Can Sita be the Role Model for Contemporary Women?

Can Sita be the Role Model for Contemporary Women? June 9, 2012

Women’s struggle to break the shackles of patriarchy and come of their own is a part of democratization/secularization process of society. In India while this equality has been granted right with the implementation of Constitution in free India, the social realities are far from those of equality. With the rise of cultural, religious and social norms, which accompany politics in the name of religion, the matters are worse off as far as struggle for gender justice is concerned. While women’s movement has been asserting the longing for equality, this process has got several obstacles and these obstacles, when couched in the language of religion become much more difficult to overcome.

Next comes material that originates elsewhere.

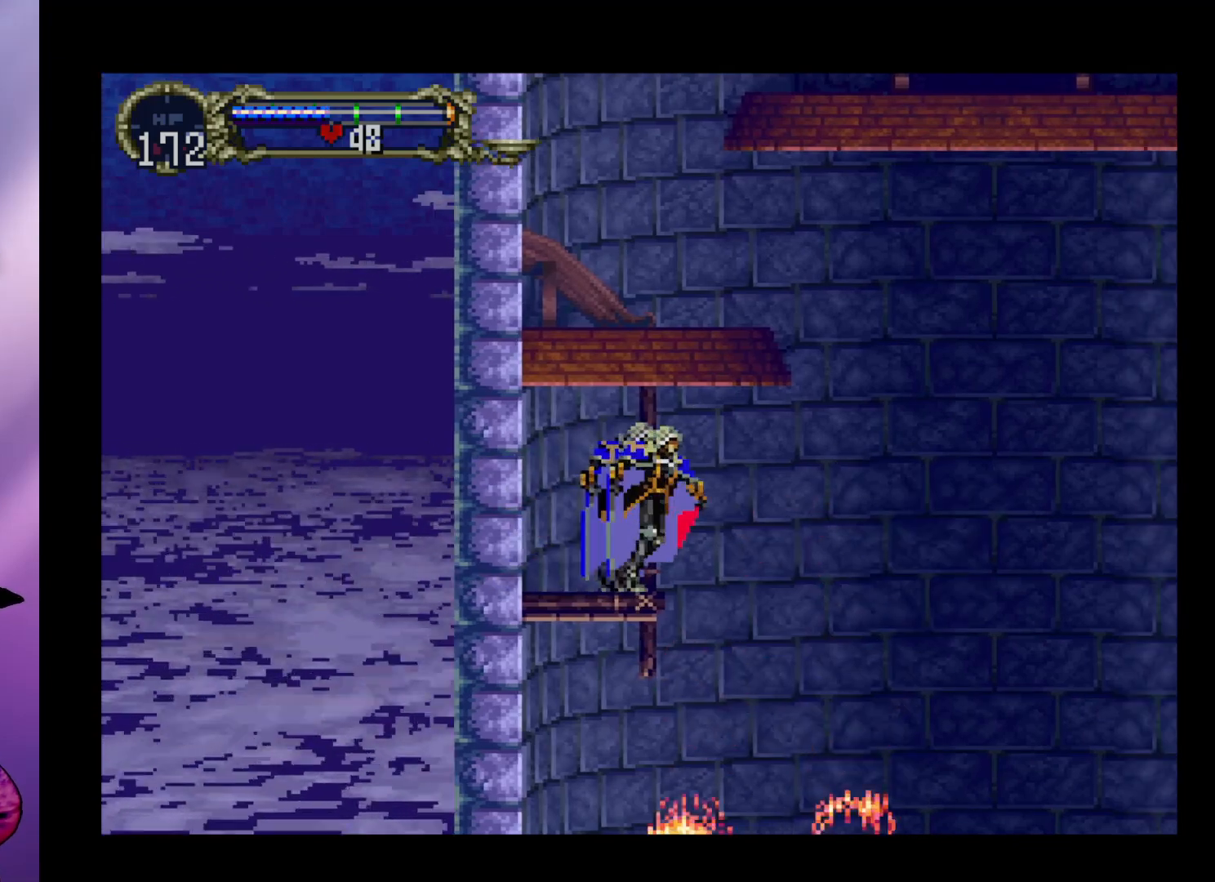
{"buttons": ["A"], "left_stick": "right", "events": [[167, "A", "up"], [333, "A", "down"]]}
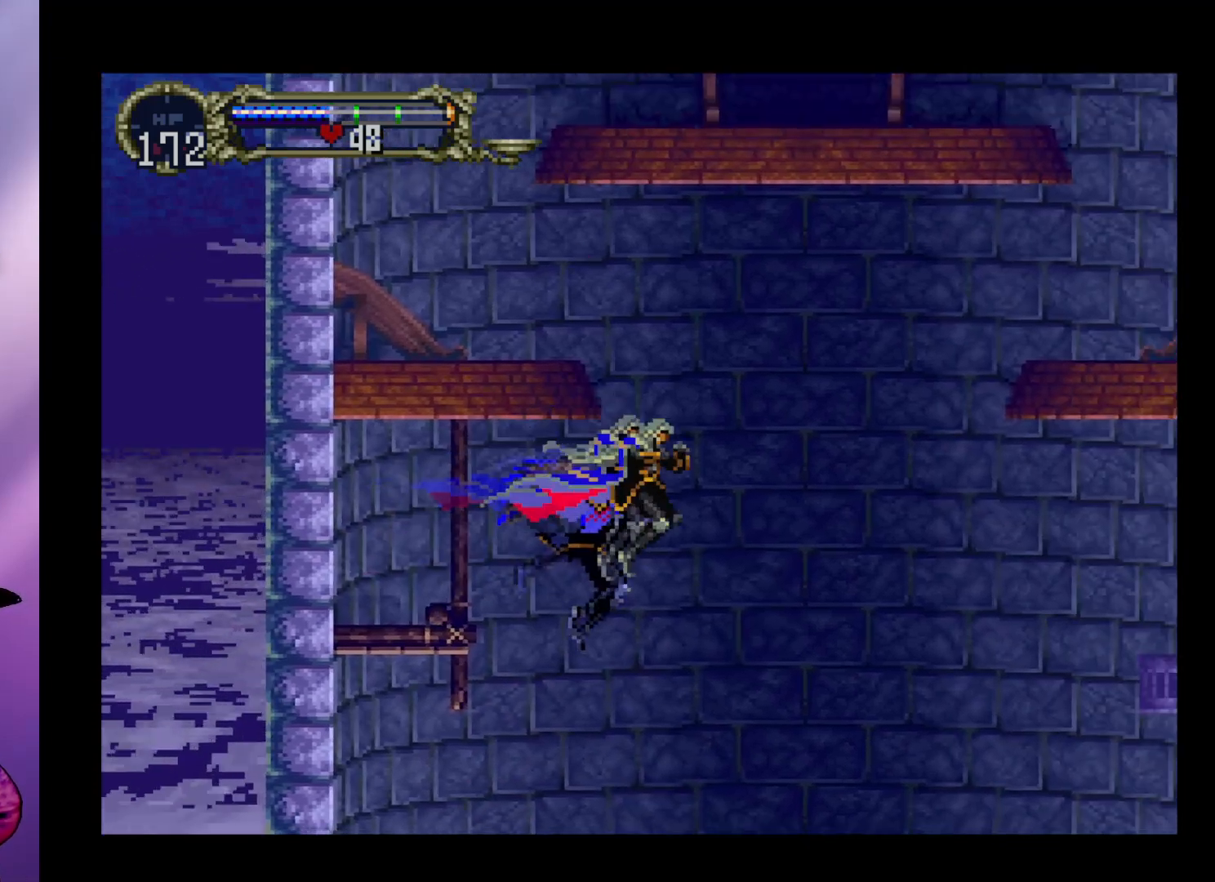
{"buttons": [], "left_stick": "up-right", "events": [[67, "left_stick", "up-left"], [100, "R1", "down"], [300, "R1", "up"], [300, "left_stick", "up-right"], [333, "A", "up"]]}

The observation of Bombay High Court (March 2012) that married women should be like Goddess Sita and should give up their all to accompany their husband like Sita did, is what is desirable. The learned judges were opining on a case of divorce in which woman is not willing to join her husband, who has got a job in Port Blair and she is living in Mumbai. The judge’s observation and taking a cue from the mythological figures itself has lot of problems. On the top of that the analogy of Sita may be most painful as far as women are concerned. Despite various versions of Lord Ram story prevailing around the most common and well known in this part of the country is the one of Valmiki. This Valmiki version has been made more popular byMahrshi Ramanand Sagar through his serial Ramayan. Here the character of Sita is most servile and subservient to the Lord. For example when Ram faces the dilemma of banishing her to forest on the alleged rumors of Sita’s chastity, Sita in Ramanand Sagar’s version herself prods her husband to send her to forest, quite a retrograde fall over the version of Valmiki himself.